<<<<
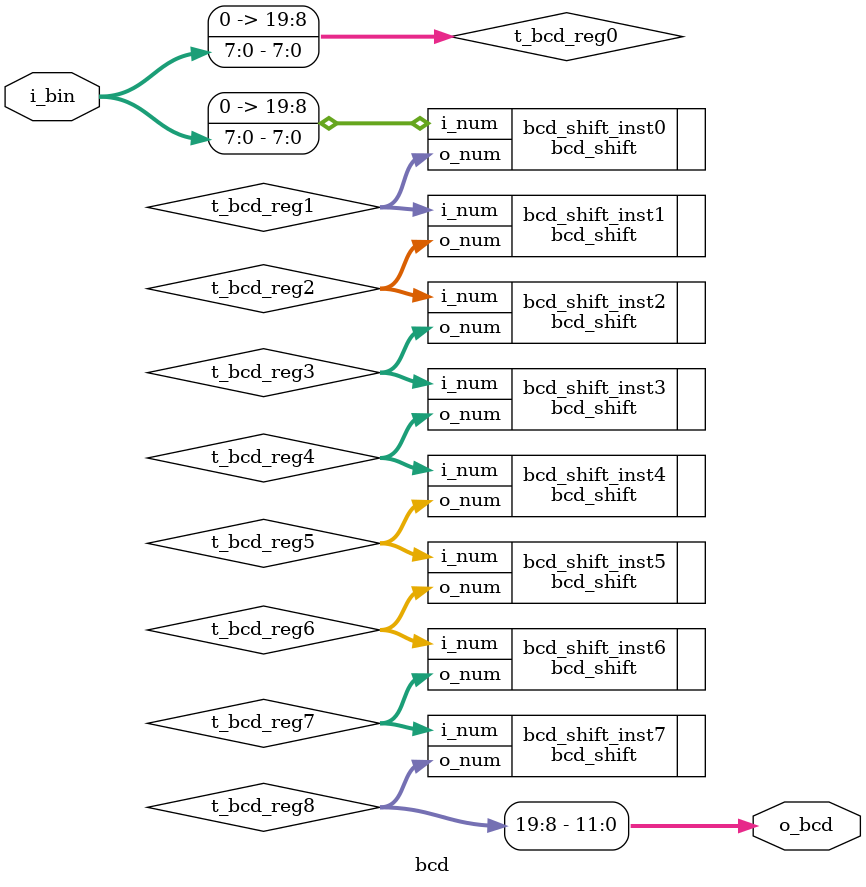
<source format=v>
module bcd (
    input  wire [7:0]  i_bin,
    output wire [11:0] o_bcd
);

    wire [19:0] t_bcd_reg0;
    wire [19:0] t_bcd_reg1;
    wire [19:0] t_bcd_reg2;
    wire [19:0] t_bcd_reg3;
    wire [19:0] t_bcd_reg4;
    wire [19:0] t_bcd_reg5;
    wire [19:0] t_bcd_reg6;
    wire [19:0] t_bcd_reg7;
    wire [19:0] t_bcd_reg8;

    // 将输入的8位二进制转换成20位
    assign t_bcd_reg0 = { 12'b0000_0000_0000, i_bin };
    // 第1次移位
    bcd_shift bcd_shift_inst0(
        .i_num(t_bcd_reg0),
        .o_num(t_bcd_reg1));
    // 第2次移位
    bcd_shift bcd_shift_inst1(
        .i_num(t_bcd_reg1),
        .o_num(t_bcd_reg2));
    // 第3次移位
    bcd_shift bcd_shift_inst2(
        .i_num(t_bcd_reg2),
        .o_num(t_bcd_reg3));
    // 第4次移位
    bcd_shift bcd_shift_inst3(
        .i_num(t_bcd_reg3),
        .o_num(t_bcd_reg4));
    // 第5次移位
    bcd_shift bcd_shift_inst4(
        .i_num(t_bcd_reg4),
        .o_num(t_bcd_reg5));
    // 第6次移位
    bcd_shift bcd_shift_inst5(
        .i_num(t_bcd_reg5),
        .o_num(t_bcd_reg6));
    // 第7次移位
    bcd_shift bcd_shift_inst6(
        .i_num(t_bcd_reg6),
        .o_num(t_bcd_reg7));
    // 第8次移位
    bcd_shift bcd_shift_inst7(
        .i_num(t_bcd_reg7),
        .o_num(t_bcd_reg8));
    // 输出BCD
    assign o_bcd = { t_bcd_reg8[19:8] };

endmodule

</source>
>>>>
<<<<
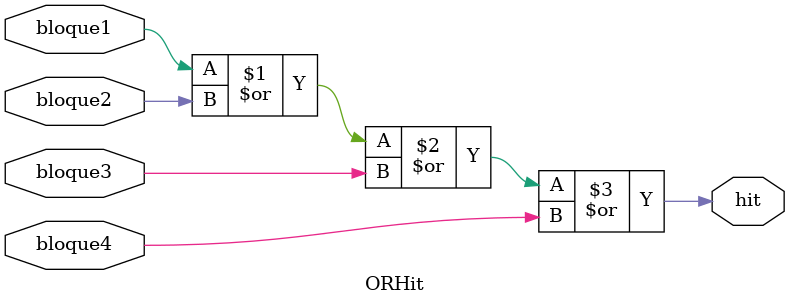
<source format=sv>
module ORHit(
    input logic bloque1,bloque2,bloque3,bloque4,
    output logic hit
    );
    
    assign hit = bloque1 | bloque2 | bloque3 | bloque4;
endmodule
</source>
>>>>
<<<<
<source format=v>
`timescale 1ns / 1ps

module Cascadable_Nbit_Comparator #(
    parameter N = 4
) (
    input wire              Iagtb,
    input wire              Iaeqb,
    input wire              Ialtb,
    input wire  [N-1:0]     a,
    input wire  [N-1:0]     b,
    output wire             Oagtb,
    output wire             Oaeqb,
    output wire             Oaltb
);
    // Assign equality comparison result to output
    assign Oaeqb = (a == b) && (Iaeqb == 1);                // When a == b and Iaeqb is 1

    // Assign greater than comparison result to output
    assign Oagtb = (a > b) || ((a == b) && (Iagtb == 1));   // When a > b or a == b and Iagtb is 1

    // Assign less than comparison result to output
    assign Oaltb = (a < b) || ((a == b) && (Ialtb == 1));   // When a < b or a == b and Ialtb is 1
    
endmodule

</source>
>>>>
Where in the records does the word "output" appear? Copy each line that holds it.

* [Result for this exercise]
    output wire [11:0] o_bcd
    output logic hit
    output wire             Oagtb,
    output wire             Oaeqb,
    output wire             Oaltb
    // Assign equality comparison result to output
    // Assign greater than comparison result to output
    // Assign less than comparison result to output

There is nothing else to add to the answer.